__What is required__
Select, from the data, each line where "Turuncu" occurs.

__Record excerpts__

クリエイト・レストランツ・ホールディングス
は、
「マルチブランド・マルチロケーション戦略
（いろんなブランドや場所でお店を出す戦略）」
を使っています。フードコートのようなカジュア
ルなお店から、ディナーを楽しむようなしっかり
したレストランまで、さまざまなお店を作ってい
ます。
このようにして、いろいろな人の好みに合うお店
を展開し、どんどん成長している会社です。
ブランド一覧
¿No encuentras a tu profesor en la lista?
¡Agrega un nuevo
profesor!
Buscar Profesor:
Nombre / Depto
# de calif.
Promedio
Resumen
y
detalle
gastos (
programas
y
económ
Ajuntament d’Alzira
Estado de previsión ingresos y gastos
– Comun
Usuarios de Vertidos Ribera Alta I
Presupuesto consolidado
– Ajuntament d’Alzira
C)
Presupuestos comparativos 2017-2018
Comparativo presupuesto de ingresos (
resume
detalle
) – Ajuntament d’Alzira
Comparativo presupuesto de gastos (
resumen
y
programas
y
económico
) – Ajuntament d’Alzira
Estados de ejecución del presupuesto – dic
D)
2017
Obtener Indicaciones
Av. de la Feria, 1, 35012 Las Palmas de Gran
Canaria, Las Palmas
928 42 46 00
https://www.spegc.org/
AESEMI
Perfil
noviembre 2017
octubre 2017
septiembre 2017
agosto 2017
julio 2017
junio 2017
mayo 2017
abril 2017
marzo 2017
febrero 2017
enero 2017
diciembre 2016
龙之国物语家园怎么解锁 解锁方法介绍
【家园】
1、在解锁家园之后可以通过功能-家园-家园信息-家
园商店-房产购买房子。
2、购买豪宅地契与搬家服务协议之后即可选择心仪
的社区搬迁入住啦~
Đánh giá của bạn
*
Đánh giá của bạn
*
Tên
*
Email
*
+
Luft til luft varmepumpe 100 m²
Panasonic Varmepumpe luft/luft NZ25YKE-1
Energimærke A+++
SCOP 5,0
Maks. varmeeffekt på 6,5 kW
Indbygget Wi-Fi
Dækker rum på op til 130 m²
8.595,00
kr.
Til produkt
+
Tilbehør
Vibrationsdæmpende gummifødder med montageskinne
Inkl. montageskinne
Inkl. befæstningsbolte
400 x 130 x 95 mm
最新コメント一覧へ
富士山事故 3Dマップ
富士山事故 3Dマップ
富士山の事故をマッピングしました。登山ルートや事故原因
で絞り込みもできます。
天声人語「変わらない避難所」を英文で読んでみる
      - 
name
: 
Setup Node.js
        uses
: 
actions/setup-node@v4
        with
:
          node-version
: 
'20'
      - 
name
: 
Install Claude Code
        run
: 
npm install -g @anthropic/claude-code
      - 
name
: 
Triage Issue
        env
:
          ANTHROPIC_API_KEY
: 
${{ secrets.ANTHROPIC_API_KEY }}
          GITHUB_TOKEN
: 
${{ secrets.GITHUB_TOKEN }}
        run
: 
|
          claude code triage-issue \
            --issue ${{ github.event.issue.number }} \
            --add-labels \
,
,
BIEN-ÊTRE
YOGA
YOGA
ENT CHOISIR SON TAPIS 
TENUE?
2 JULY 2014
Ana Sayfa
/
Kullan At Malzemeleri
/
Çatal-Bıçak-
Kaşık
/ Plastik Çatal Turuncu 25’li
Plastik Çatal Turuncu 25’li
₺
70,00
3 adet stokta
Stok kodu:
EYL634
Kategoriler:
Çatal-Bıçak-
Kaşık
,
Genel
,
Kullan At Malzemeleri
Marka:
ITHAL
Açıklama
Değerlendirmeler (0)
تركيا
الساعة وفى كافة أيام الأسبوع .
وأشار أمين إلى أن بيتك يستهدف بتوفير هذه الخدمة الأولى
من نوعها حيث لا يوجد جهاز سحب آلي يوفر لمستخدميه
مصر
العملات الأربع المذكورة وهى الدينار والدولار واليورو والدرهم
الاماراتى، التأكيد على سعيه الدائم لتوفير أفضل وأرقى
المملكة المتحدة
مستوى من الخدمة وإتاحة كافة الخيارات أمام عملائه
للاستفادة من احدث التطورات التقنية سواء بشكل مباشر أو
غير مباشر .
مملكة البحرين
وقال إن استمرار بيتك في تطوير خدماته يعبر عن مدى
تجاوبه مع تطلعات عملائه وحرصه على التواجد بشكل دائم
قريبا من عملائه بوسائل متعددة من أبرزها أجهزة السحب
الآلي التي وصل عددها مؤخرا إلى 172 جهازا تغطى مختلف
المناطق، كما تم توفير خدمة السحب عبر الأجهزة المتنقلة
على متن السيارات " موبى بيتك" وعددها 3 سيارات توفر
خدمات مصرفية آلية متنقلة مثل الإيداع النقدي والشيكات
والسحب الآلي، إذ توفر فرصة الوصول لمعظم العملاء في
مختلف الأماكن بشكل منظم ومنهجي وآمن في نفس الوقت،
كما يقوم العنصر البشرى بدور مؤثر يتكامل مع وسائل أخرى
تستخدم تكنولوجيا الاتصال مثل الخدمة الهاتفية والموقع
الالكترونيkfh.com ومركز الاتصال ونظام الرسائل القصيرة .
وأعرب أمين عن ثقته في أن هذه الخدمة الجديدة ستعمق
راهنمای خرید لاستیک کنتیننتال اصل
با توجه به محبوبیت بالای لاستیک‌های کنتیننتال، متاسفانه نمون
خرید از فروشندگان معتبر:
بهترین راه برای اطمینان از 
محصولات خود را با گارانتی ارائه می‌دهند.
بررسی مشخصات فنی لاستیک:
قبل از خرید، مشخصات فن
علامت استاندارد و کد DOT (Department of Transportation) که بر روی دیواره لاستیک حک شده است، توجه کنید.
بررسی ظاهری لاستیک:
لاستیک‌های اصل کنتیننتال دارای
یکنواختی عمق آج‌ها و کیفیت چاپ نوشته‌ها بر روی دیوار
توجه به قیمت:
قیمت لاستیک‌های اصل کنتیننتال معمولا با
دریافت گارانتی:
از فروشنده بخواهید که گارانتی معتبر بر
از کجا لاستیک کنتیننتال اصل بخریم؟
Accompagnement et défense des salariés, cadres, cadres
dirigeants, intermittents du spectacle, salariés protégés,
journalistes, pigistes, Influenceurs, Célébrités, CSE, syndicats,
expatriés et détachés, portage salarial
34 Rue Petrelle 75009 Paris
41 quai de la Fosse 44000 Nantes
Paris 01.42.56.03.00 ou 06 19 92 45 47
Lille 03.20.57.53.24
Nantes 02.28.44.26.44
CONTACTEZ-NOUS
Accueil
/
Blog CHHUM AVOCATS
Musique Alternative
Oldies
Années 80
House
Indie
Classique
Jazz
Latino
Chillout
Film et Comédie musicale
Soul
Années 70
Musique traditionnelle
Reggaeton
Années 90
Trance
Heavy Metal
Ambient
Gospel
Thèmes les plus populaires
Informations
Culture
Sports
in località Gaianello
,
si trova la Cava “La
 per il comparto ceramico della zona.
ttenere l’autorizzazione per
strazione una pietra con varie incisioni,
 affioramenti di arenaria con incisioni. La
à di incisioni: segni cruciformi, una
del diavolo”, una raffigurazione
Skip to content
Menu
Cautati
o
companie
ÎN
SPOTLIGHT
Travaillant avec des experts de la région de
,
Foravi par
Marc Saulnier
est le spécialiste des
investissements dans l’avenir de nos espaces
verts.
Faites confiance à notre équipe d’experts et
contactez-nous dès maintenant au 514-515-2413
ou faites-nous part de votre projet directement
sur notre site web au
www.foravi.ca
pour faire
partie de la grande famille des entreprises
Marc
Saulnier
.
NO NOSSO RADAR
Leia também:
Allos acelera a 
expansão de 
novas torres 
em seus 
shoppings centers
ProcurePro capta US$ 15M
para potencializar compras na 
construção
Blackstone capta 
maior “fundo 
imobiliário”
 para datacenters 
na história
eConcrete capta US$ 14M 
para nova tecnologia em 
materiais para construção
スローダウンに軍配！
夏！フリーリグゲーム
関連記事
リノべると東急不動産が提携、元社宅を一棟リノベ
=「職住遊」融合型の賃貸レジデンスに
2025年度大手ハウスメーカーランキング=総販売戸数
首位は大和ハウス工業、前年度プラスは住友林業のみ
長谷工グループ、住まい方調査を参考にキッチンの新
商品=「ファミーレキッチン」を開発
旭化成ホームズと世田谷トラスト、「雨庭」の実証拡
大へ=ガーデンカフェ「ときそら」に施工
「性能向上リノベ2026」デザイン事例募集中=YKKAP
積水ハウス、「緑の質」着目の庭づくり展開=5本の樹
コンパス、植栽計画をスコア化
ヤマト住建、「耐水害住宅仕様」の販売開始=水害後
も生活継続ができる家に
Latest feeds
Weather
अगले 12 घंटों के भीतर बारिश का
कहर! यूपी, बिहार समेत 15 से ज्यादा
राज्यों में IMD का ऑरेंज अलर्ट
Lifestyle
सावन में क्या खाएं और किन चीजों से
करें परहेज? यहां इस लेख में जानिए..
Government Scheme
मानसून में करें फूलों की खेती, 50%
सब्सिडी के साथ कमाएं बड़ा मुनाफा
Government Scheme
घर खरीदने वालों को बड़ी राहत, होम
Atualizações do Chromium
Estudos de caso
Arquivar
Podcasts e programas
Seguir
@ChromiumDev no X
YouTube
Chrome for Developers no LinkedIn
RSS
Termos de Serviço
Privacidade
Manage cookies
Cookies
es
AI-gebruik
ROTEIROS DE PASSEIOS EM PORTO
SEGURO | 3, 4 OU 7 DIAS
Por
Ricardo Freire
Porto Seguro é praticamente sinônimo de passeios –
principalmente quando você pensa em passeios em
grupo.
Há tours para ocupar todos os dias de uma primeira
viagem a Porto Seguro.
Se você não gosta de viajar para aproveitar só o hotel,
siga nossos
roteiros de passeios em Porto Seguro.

__Output__
/ Plastik Çatal Turuncu 25’li
Plastik Çatal Turuncu 25’li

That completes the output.